[[ Excerpt provided, beginning ]]

Category Archives: G. K. Chesteron

The Importance of Focusing on the Ideal. A Lesson Learned from G. K. Chesterton’s WHAT’S WRONG WITH THE WORLD

I recently had a conversation with a friend at my cottage about one of the injustices that occurred in our past in Canada and the inevitable question came up: “What do we do about it now?” As various potential answers to this question were proposed, they seemed unsatisfactory. IndeeIdealismd often they seem to propose a new injustice visited on people who were, of course, not alive one hundred or two hundred years ago to redress wrongs in which they had no direct part.

I was just reading G. K. Chesterton’s What’s Wrong with the World at the time, and it struck how illuminating and helpful his work was for enabling me personally sort through this puzzle of separating good solutions from bad ones.

Chesterton made the point that so often when we try to fix what is wrong with the world, we pay insufficient attention to defining what the ideal is or should be (the picture of flower reminds me of an ideal). He uses the metaphor of a medical doctor. If a doctor is to heal a patient, he has to have an accurate notion of what a healthy person looks like. If he just  focuses on defects or things that are wrong, then the remedial action may actually make things worse rather than better for the patient.

To use an extreme example to make a point, a doctor distressed by the lack symmetry in a one legged patient, may decide to restore the symmetry by removing the other leg, rather than enabling some walking capability by providing the patient with a prosthetic.

[[ Excerpt provided, end ]]
[[ Source data, beginning ]]

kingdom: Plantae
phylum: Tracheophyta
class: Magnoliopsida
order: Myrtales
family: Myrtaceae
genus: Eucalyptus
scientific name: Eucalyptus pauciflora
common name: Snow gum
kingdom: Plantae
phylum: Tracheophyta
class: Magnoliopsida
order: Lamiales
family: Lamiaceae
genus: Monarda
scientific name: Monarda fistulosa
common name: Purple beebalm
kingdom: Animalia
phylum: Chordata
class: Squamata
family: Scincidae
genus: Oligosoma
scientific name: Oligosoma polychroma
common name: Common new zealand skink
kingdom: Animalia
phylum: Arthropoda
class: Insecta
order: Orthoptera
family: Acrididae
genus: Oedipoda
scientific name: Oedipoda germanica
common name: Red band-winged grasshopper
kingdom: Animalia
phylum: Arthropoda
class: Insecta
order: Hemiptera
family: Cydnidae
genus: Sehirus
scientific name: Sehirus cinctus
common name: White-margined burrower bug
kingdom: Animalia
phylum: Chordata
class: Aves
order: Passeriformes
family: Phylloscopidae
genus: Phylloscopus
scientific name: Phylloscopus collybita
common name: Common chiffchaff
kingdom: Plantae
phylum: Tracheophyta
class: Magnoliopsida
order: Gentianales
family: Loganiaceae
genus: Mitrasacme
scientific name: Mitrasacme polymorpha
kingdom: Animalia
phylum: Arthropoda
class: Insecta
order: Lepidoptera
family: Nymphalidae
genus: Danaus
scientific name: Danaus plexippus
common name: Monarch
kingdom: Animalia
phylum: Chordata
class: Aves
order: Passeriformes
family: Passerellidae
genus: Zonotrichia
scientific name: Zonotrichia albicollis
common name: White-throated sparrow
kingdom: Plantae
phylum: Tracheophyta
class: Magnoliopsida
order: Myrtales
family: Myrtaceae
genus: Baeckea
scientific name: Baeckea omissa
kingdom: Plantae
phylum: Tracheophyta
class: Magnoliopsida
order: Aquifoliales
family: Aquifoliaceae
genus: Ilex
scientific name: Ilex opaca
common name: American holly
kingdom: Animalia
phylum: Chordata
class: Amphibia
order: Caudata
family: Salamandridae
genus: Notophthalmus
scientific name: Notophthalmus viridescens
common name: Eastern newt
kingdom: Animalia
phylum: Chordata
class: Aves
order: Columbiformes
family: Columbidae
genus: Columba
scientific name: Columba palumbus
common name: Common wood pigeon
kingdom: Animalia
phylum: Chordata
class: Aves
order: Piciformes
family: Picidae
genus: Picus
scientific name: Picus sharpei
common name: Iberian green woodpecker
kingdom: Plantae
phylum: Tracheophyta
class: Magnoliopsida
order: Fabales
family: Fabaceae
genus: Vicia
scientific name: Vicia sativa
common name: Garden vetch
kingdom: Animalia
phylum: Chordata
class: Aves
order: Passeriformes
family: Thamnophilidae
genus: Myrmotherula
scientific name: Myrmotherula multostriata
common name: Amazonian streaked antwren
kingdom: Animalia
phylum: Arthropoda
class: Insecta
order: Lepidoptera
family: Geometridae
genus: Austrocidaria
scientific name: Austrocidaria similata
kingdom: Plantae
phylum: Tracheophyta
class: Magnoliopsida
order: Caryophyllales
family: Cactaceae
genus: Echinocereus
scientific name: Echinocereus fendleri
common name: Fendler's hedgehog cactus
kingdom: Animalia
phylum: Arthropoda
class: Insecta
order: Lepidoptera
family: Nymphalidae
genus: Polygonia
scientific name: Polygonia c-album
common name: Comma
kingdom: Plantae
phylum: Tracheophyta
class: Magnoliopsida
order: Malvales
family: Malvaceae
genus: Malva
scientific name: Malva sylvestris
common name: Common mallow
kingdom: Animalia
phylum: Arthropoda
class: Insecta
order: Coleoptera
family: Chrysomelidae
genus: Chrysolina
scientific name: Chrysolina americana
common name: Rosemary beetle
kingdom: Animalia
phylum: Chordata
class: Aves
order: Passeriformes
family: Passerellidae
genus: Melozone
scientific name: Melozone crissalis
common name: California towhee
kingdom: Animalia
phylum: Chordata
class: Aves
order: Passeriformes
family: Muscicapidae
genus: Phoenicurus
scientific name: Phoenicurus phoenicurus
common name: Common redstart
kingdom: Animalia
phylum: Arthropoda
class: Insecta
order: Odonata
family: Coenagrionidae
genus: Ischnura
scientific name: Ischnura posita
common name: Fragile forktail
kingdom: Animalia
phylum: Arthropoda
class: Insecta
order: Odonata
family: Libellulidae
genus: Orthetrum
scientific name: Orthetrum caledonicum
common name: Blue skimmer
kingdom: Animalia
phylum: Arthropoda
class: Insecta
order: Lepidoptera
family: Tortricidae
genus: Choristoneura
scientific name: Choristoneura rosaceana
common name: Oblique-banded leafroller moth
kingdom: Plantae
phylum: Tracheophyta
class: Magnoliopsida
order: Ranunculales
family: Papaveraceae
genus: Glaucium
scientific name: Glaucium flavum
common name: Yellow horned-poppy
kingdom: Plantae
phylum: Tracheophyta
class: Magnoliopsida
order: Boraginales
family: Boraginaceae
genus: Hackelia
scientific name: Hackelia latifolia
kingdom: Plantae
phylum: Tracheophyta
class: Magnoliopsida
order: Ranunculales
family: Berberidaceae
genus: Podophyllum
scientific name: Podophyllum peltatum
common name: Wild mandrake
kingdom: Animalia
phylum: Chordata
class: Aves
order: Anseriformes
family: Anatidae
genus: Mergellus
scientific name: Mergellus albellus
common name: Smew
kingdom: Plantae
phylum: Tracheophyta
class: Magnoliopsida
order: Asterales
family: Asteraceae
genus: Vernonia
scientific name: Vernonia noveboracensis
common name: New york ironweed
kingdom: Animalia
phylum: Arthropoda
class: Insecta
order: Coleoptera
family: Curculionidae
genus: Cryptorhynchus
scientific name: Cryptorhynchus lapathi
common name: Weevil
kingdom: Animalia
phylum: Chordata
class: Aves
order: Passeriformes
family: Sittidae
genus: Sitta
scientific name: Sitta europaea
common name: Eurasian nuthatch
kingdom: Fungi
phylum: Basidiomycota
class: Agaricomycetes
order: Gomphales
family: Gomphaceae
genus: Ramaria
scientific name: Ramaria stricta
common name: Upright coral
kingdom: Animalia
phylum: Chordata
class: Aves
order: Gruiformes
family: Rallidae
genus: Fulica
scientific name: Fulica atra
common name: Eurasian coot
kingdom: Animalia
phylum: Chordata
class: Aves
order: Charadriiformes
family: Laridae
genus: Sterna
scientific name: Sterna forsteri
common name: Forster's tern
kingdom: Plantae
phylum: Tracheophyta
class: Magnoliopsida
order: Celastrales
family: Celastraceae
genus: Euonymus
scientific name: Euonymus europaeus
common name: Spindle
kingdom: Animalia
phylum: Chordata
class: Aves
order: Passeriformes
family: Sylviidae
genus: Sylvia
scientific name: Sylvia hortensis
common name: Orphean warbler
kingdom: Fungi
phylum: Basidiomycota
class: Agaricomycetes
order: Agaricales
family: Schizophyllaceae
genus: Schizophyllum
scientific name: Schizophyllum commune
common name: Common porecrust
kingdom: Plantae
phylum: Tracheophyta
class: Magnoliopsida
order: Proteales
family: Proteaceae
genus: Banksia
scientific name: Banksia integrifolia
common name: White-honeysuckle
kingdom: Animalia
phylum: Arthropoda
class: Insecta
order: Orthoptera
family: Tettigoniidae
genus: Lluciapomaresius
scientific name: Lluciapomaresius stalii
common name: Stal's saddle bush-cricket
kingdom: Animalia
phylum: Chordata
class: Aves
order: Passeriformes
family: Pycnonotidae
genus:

[[ Source data, end ]]

Work order 1: From the post about Chesterton, reproduce word for word the passage that starts with the words containing "I was just reading" and ends with "from bad ones.".
Work order 2: In the post about Chesterton, what metaphor does Chesterton use to make his point about defining the ideal?
Rely only on the text for these, not on the records.

Answer area 1:
I was just reading G. K. Chesterton’s What’s Wrong with the World at the time, and it struck how illuminating and helpful his work was for enabling me personally sort through this puzzle of separating good solutions from bad ones.

Answer area 2: The metaphor of a medical doctor.